++++ Record set

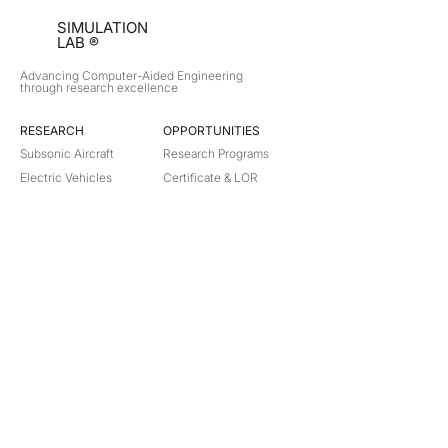
SIMULATION
LAB ®
Advancing Computer-Aided Engineering
through research excellence
RESEARCH​
OPPORTUNITIES
Subsonic Aircraft
Research Programs
Electric Vehicles
Certificate & LOR
Hydro Power
Satellite Propulsion
ABOUT
About Us
Partners
Contact
Legal
Privacy
Terms
©
2018-2026
Simulation Lab. All rights reserved.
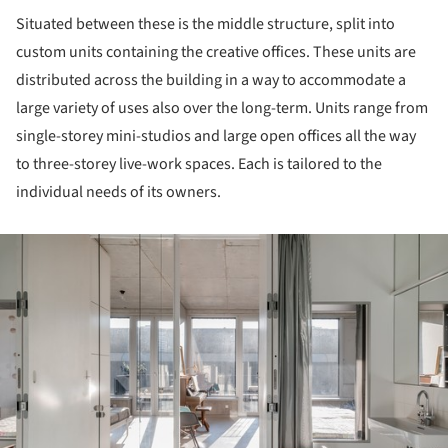
Situated between these is the middle structure, split into
custom units containing the creative offices. These units are
distributed across the building in a way to accommodate a
large variety of uses also over the long-term. Units range from
single-storey mini-studios and large open offices all the way
to three-storey live-work spaces. Each is tailored to the
individual needs of its owners.
ture!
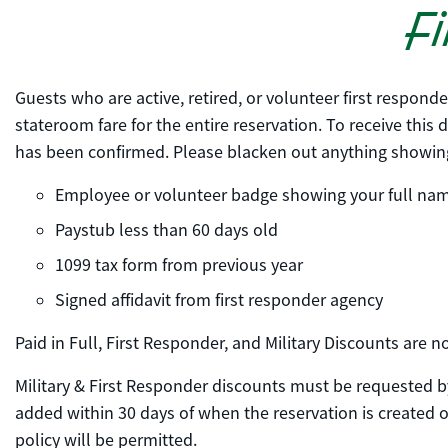
Fi
Guests who are active, retired, or volunteer first respond
stateroom fare for the entire reservation. To receive this
has been confirmed. Please blacken out anything showing 
Employee or volunteer badge showing your full na
Paystub less than 60 days old
1099 tax form from previous year
Signed affidavit from first responder agency
Paid in Full, First Responder, and Military Discounts are
Military & First Responder discounts must be requested by
added within 30 days of when the reservation is created or
policy will be permitted.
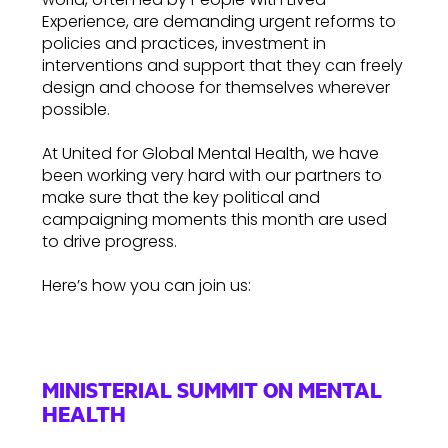
Experience, are demanding urgent reforms to
policies and practices, investment in
interventions and support that they can freely
design and choose for themselves wherever
possible.
At United for Global Mental Health, we have
been working very hard with our partners to
make sure that the key political and
campaigning moments this month are used
to drive progress.
Here’s how you can join us:
MINISTERIAL SUMMIT ON MENTAL
HEALTH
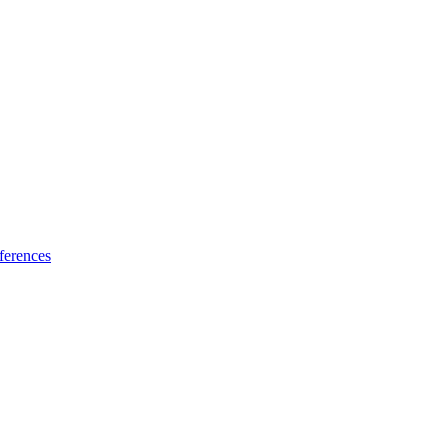
ferences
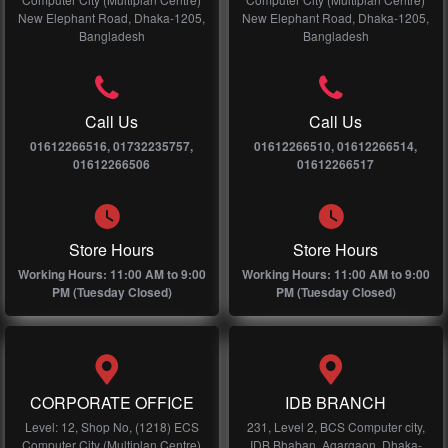
New Elephant Road, Dhaka-1205,
New Elephant Road, Dhaka-1205,
Bangladesh
Bangladesh
Call Us
Call Us
01612266516, 01732235757,
01612266510, 01612266514,
01612266506
01612266517
Store Hours
Store Hours
Working Hours: 11:00 AM to 9:00
Working Hours: 11:00 AM to 9:00
PM (Tuesday Closed)
PM (Tuesday Closed)
CORPORATE OFFICE
IDB BRANCH
Level: 12, Shop No, (1218) ECS
231, Level 2, BCS Computer city,
Computer City (Multiplan Centre)
IDB Bhaban, Agargaon, Dhaka-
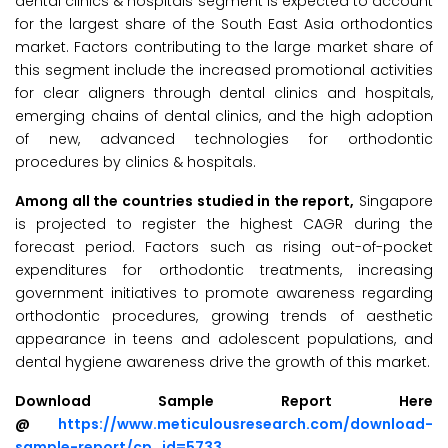
dental clinics & hospitals segment is expected to account
for the largest share of the South East Asia orthodontics
market. Factors contributing to the large market share of
this segment include the increased promotional activities
for clear aligners through dental clinics and hospitals,
emerging chains of dental clinics, and the high adoption
of new, advanced technologies for orthodontic
procedures by clinics & hospitals.
Among all the countries studied in the report,
Singapore
is projected to register the highest CAGR during the
forecast period. Factors such as rising out-of-pocket
expenditures for orthodontic treatments, increasing
government initiatives to promote awareness regarding
orthodontic procedures, growing trends of aesthetic
appearance in teens and adolescent populations, and
dental hygiene awareness drive the growth of this market.
Download Sample Report Here
@
https://www.meticulousresearch.com/download-
sample-report/cp_id=5733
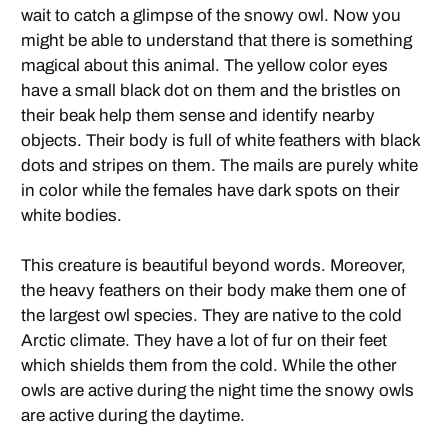
wait to catch a glimpse of the snowy owl. Now you
might be able to understand that there is something
magical about this animal. The yellow color eyes
have a small black dot on them and the bristles on
their beak help them sense and identify nearby
objects. Their body is full of white feathers with black
dots and stripes on them. The mails are purely white
in color while the females have dark spots on their
white bodies.
This creature is beautiful beyond words. Moreover,
the heavy feathers on their body make them one of
the largest owl species. They are native to the cold
Arctic climate. They have a lot of fur on their feet
which shields them from the cold. While the other
owls are active during the night time the snowy owls
are active during the daytime.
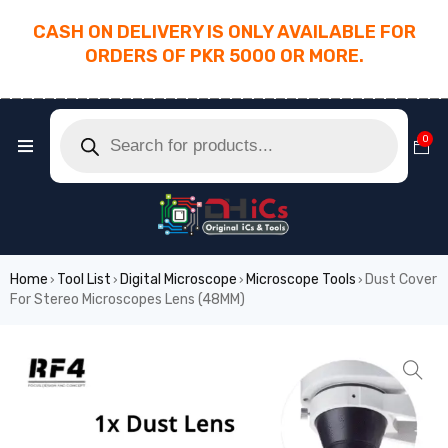
CASH ON DELIVERY IS ONLY AVAILABLE FOR
ORDERS OF PKR 5000 OR MORE.
________________________________________
0
Home
Tool List
Digital Microscope
Microscope Tools
Dust Cover
›
›
›
›
For Stereo Microscopes Lens (48MM)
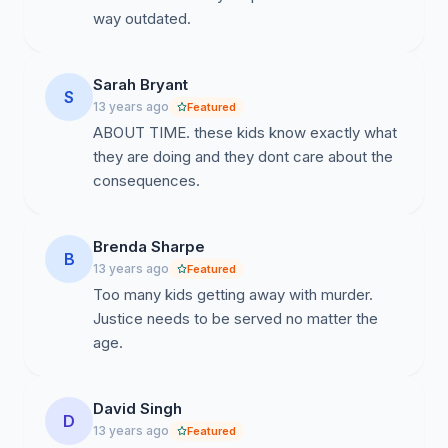
way outdated.
Sarah Bryant
S
13 years ago
Featured
ABOUT TIME. these kids know exactly what
they are doing and they dont care about the
consequences.
Brenda Sharpe
B
13 years ago
Featured
Too many kids getting away with murder.
Justice needs to be served no matter the
age.
David Singh
D
13 years ago
Featured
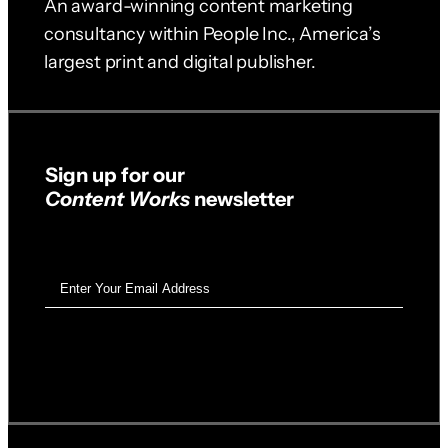
An award-winning content marketing
consultancy within People Inc., America’s
largest print and digital publisher.
Sign up for our
Content Works
newsletter
Email
Address
(Required)
SUBSCRIBE ➝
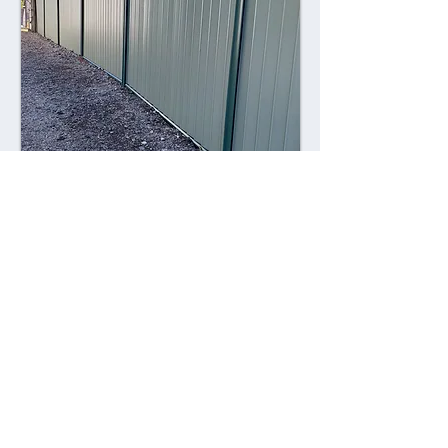
Combining style with durability,
Colorsteel fences offer a contemporary
alternative to traditional fencing
materials. Made from high-quality steel
coated with a durable Colorsteel finish,
these fences are resistant to rust,
corrosion, and fading, ensuring long-
lasting performance and visual appeal.
Advantages:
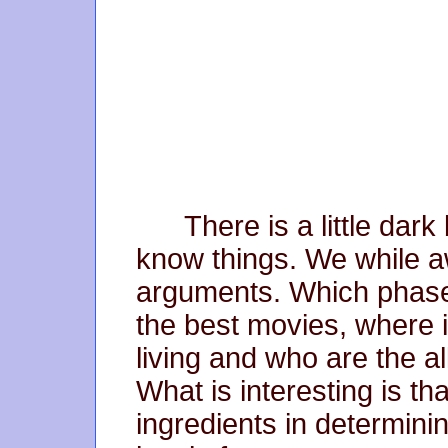
There is a little dark
know things. We while aw
arguments. Which phase
the best movies, where 
living and who are the al
What is interesting is th
ingredients in determini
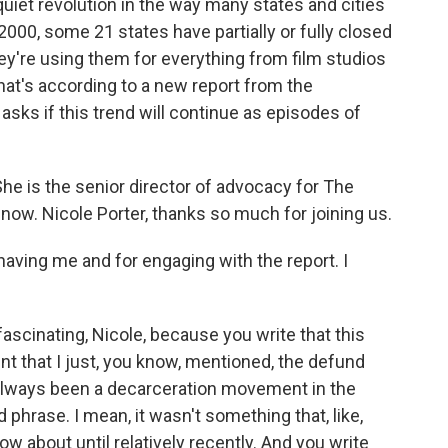
 quiet revolution in the way many states and cities
 2000, some 21 states have partially or fully closed
they're using them for everything from film studios
That's according to a new report from the
asks if this trend will continue as episodes of
.
She is the senior director of advocacy for The
now. Nicole Porter, thanks so much for joining us.
ving me and for engaging with the report. I
fascinating, Nicole, because you write that this
t that I just, you know, mentioned, the defund
 always been a decarceration movement in the
 phrase. I mean, it wasn't something that, like,
w about until relatively recently. And you write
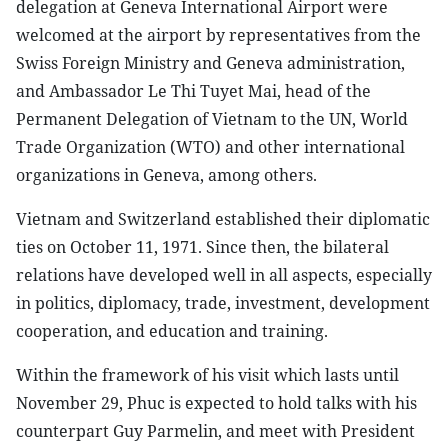
delegation at Geneva International Airport were
welcomed at the airport by representatives from the
Swiss Foreign Ministry and Geneva administration,
and Ambassador Le Thi Tuyet Mai, head of the
Permanent Delegation of Vietnam to the UN, World
Trade Organization (WTO) and other international
organizations in Geneva, among others.
Vietnam and Switzerland established their diplomatic
ties on October 11, 1971. Since then, the bilateral
relations have developed well in all aspects, especially
in politics, diplomacy, trade, investment, development
cooperation, and education and training.
Within the framework of his visit which lasts until
November 29, Phuc is expected to hold talks with his
counterpart Guy Parmelin, and meet with President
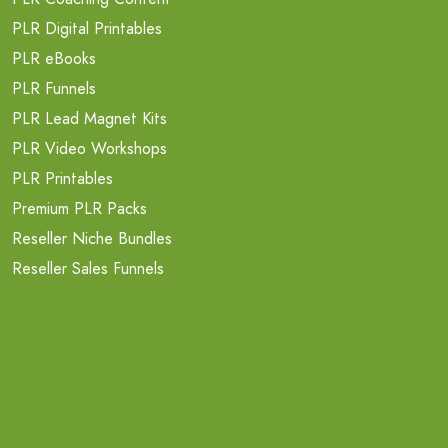
PLR Digital Printables
PLR eBooks
PLR Funnels
PLR Lead Magnet Kits
PLR Video Workshops
PLR Printables
Premium PLR Packs
Reseller Niche Bundles
Reseller Sales Funnels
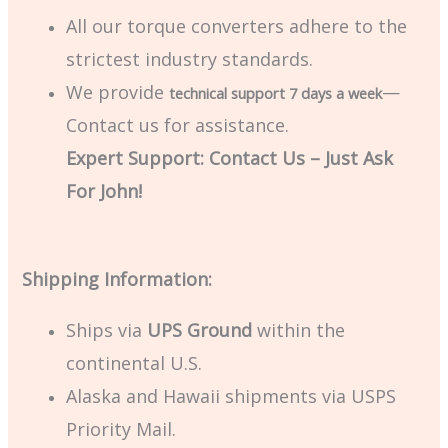
All our torque converters adhere to the
strictest industry standards.
We provide
—
technical support 7 days a week
Contact us for assistance.
Expert Support: Contact Us – Just Ask
For John!
Shipping Information:
Ships via
UPS Ground
within the
continental U.S.
Alaska and Hawaii shipments via USPS
Priority Mail.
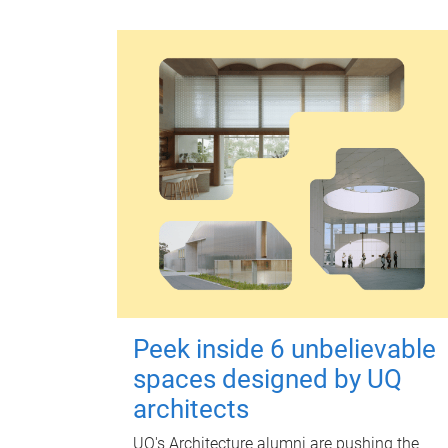
Peek inside 6 unbelievable
spaces designed by UQ
architects
UQ's Architecture alumni are pushing the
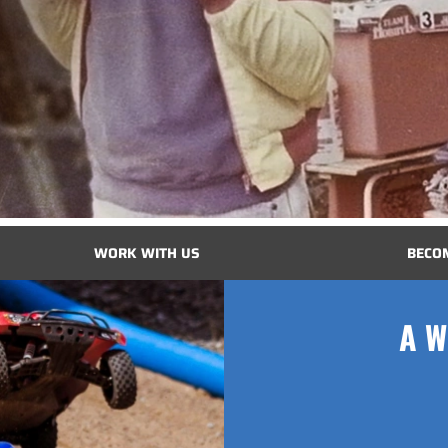
WORK WITH US
BECO
A W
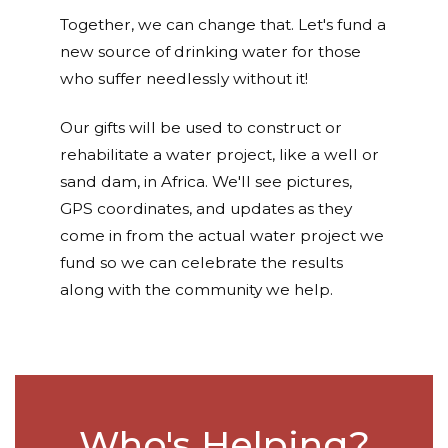
Together, we can change that. Let's fund a
new source of drinking water for those
who suffer needlessly without it!
Our gifts will be used to construct or
rehabilitate a water project, like a well or
sand dam, in Africa. We'll see pictures,
GPS coordinates, and updates as they
come in from the actual water project we
fund so we can celebrate the results
along with the community we help.
Who's Helping?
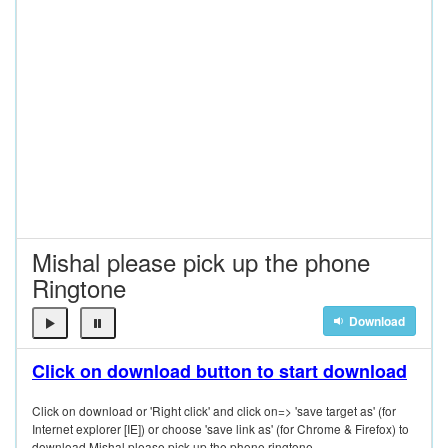
Mishal please pick up the phone
Ringtone
Download
Click on download button to start download
Click on download or 'Right click' and click on=> 'save target as' (for
Internet explorer [IE]) or choose 'save link as' (for Chrome & Firefox) to
download Mishal please pick up the phone ringtone.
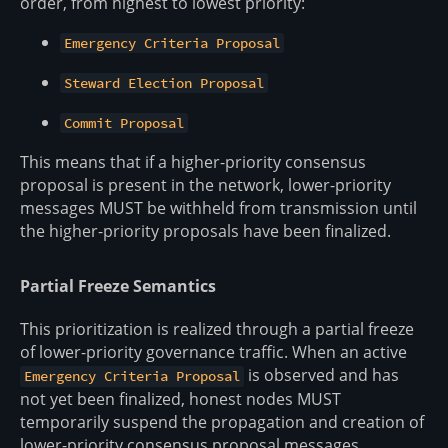
order, from highest to lowest priority:
Emergency Criteria Proposal
Steward Election Proposal
Commit Proposal
This means that if a higher-priority consensus
proposal is present in the network, lower-priority
messages MUST be withheld from transmission until
the higher-priority proposals have been finalized.
Partial Freeze Semantics
This prioritization is realized through a partial freeze
of lower-priority governance traffic. When an active
is observed and has
Emergency Criteria Proposal
not yet been finalized, honest nodes MUST
temporarily suspend the propagation and creation of
lower-priority consensus proposal messages,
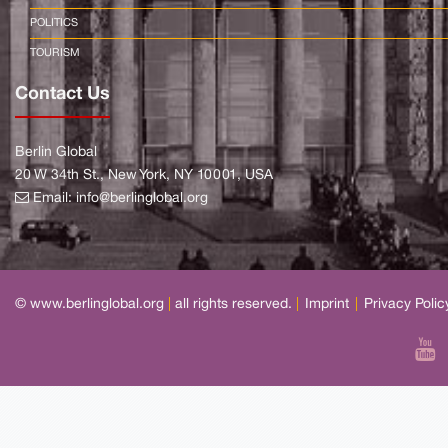
POLITICS
TOURISM
Contact Us
Berlin Global
20 W 34th St., New York, NY 10001, USA
Email:
info@berlinglobal.org
© www.berlinglobal.org
|
all rights reserved.
|
Imprint
|
Privacy Polic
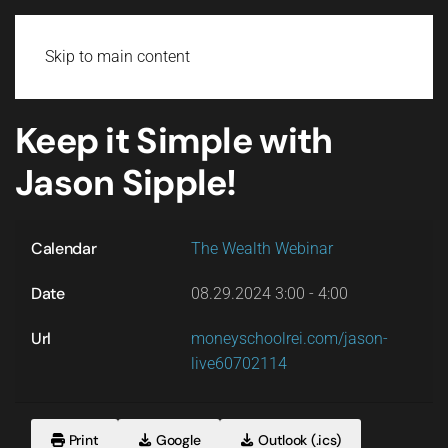
Login
Skip to main content
Keep it Simple with
Jason Sipple!
Calendar
The Wealth Webinar
Date
08.29.2024
3:00
-
4:00
Url
moneyschoolrei.com/jason-
live60702114
Print
Google
Outlook (.ics)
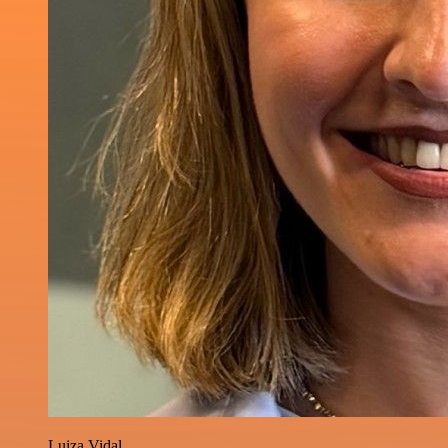
Luiza Vidal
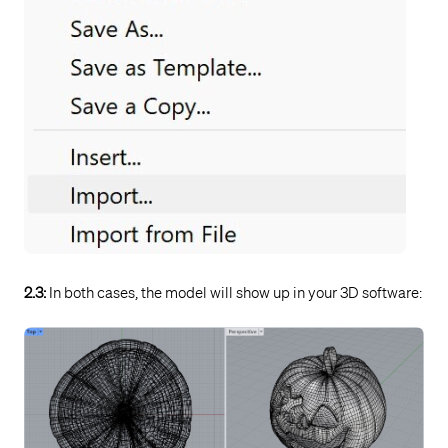
2.3:
In both cases, the model will show up in your 3D software:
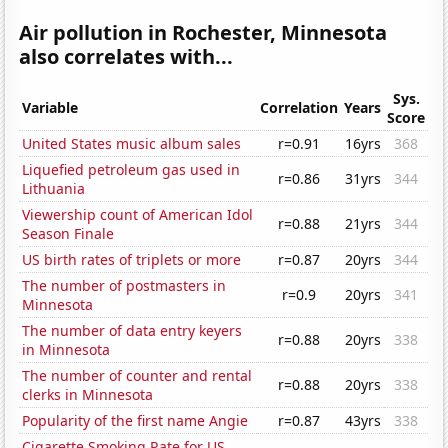
Air pollution in Rochester, Minnesota
also correlates with...
Sys.
Variable
Correlation
Years
Score
United States music album sales
r=0.91
16yrs
368
Liquefied petroleum gas used in
r=0.86
31yrs
344
Lithuania
Viewership count of American Idol
r=0.88
21yrs
344
Season Finale
US birth rates of triplets or more
r=0.87
20yrs
344
The number of postmasters in
r=0.9
20yrs
341
Minnesota
The number of data entry keyers
r=0.88
20yrs
338
in Minnesota
The number of counter and rental
r=0.88
20yrs
338
clerks in Minnesota
Popularity of the first name Angie
r=0.87
43yrs
338
Cigarette Smoking Rate for US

++++++++

Required work:
The answer must consist of every line from the entries above that contains "dark".

Completed exercise:
in color while the females have dark spots on their
There is a little dark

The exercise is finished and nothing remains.